I actually had to pay attention to making money. It was a great education and a turning point for Genuwine. Now it’s about profit margins and efficiency and I’ve learned that you have to put some food away for the drought years. The crash was a great lesson learned.
What is the biggest difference between selling in Canada and selling in another country? How did you adapt to that difference?
I don’t treat anyone or anywhere in the world differently. Regardless if you are in Dubai or Winnipeg, we treat every client exactly the same. We’ve crossed enough “Ts” and dotted enough “Is” that it’s covered us around the globe.
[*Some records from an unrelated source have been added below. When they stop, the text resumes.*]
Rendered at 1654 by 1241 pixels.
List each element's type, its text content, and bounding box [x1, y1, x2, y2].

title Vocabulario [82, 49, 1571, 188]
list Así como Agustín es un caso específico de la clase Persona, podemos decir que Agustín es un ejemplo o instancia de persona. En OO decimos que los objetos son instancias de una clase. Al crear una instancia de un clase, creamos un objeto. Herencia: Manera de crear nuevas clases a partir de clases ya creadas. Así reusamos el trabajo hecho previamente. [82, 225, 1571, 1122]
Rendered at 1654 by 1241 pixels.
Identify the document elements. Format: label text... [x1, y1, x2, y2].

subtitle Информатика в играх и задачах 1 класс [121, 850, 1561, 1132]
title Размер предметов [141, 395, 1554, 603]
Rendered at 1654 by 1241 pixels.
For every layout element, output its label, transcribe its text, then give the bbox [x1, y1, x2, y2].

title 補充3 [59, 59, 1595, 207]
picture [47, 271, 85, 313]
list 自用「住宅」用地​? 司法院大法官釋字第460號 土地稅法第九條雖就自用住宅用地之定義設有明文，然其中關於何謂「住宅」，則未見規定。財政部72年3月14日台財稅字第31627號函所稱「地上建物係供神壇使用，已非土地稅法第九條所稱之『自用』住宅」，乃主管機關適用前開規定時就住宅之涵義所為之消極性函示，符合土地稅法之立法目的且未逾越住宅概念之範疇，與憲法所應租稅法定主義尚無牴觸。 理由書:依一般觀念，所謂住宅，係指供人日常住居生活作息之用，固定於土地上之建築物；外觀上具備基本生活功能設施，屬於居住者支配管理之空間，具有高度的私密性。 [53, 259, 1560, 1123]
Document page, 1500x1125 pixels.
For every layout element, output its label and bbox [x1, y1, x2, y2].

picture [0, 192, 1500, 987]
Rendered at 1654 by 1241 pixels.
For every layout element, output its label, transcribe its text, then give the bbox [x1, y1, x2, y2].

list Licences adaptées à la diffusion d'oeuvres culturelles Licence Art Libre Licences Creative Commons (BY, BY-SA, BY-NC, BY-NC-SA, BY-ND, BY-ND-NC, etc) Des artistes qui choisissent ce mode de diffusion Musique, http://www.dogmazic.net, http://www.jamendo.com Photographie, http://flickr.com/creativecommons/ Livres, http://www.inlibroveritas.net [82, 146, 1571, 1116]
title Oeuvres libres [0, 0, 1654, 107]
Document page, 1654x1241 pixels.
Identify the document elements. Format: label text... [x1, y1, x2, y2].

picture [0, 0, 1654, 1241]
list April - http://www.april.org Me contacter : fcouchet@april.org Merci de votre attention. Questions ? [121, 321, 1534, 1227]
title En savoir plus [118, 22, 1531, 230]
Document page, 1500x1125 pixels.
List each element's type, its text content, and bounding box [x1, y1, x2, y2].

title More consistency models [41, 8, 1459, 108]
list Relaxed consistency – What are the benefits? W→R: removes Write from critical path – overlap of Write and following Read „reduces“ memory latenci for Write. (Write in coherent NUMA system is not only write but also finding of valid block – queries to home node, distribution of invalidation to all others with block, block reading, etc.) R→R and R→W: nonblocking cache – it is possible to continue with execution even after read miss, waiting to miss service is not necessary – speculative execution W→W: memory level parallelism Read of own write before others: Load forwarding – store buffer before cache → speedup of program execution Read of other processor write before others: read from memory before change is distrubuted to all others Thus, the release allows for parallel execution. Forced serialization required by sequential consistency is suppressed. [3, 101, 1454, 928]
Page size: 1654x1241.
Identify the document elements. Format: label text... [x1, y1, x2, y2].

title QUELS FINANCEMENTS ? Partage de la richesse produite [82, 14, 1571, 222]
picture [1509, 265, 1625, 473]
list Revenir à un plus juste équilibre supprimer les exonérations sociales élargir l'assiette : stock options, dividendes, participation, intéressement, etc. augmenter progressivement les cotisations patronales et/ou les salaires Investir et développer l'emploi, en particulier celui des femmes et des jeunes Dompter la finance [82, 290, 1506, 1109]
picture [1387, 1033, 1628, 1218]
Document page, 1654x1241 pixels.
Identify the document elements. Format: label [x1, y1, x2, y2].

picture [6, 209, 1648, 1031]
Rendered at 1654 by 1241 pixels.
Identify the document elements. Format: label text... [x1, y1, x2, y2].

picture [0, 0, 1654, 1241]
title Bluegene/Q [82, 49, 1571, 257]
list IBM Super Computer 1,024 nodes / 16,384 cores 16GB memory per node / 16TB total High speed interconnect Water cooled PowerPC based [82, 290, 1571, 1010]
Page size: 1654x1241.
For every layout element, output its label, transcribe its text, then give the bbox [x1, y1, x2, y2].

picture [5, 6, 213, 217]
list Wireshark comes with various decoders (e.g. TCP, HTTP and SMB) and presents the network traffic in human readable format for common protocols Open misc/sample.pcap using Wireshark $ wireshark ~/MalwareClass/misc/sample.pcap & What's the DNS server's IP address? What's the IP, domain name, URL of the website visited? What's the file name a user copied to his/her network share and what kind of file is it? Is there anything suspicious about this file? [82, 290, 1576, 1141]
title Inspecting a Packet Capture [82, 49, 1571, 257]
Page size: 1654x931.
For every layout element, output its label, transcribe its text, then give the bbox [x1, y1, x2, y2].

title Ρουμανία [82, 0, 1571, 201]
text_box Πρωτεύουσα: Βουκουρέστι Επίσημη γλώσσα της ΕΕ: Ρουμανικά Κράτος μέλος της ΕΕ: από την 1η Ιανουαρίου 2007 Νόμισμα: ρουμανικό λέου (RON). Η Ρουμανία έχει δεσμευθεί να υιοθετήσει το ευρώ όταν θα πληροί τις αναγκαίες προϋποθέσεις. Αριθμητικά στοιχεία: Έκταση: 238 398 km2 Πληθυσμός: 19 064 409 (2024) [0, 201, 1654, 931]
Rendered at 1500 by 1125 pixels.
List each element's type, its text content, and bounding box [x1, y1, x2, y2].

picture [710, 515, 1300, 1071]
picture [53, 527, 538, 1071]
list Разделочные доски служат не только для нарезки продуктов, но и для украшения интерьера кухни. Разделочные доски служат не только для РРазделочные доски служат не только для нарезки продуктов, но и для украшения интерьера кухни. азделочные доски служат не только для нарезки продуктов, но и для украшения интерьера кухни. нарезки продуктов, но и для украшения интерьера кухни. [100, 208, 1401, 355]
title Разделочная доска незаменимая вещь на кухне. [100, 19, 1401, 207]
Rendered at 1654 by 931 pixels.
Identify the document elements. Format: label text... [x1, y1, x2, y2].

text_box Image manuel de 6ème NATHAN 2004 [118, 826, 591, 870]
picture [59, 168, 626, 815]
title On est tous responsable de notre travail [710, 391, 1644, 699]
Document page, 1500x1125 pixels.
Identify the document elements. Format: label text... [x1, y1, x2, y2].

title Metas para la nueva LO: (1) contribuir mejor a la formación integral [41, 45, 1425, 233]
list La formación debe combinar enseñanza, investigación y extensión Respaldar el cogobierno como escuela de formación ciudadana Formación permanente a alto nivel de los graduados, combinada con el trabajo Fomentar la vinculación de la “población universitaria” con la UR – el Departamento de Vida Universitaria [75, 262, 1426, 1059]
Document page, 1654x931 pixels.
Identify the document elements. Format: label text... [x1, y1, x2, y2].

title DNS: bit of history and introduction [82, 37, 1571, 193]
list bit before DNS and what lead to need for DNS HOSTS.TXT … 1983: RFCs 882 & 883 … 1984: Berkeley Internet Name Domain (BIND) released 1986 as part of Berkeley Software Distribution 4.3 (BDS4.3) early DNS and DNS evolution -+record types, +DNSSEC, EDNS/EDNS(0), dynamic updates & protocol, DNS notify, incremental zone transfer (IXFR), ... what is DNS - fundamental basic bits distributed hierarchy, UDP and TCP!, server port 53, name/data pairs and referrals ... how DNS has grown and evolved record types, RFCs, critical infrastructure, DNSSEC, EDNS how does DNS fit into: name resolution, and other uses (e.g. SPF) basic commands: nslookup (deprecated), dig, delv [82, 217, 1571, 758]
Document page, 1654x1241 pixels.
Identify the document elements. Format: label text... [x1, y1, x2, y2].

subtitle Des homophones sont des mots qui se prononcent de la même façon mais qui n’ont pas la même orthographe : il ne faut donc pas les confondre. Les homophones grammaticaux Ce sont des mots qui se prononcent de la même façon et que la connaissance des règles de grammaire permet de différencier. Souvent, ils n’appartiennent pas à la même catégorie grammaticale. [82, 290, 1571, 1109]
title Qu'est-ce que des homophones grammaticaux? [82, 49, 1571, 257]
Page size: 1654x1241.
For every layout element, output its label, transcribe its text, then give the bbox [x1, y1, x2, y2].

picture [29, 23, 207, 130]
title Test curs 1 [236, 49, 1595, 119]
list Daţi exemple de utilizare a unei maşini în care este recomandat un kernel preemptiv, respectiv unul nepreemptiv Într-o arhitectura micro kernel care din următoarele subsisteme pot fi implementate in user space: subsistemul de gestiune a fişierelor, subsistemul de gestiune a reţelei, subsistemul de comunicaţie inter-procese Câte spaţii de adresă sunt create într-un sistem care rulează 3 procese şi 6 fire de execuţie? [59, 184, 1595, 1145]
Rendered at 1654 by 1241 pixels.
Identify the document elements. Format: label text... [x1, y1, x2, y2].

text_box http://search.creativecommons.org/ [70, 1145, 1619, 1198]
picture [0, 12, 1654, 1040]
How has exporting changed the way you market/sell your products/services in Canada?
International opportunities have allowed us to tackle projects that are so mind blowing that it has escalated the game back home. Canadians have lots of money – they just don’t spend it like people in other parts of the world unless they see something they really like.
What have you learned from exporting that has benefitted your sales/operations in Canada?
I’ve really not had bad experiences, except logistics. We’ve had containers stuck awaiting inspection for six weeks and that throws off both budgets and schedules. But other than that, it’s been a pretty smooth journey.
What is the #1 thing new SMEs need to know about exporting and trade?
My advice to SMEs is to satisfy every client 110 per cent, because that will lead to more business. Don’t ever leave anyone short or even feeling 99 per cent satisfied. If you go over and above, your business will grow on it’s own.
Canadians are really nice people and we have a reputation for that around the globe. The rest of the world loves to deal with Canadians, so my advice is “kill them with kindness” and go beyond. When our team is on site we are a shining light and everyone knows we are a Canadian company — our uniforms have little Canadian flags on them — and people love us.
We help brand Canadian quality. Just like you want your Ferrari from Italy, you want your wine cellar coming from Canada, and that’s how we are trying to brand ourselves. If you want the best of the best, it’s coming from Canada.
How has the trading world changed since you started in business?
When we first started exporting it was really easy. No one did what we did and we had no competition. Then as a result of the crash, everyone was starving and tried to branch out into every industry. If you were an electrician, you got into plumbing. We had all these perceived competitors, but no one really knew what they were doing. As a result, we’ve had to take our marketing to another level to really get people to understand
what we do and how we are different. Again it’s using Canadian quality to our advantage and I can tell you, it’s something we are proud of.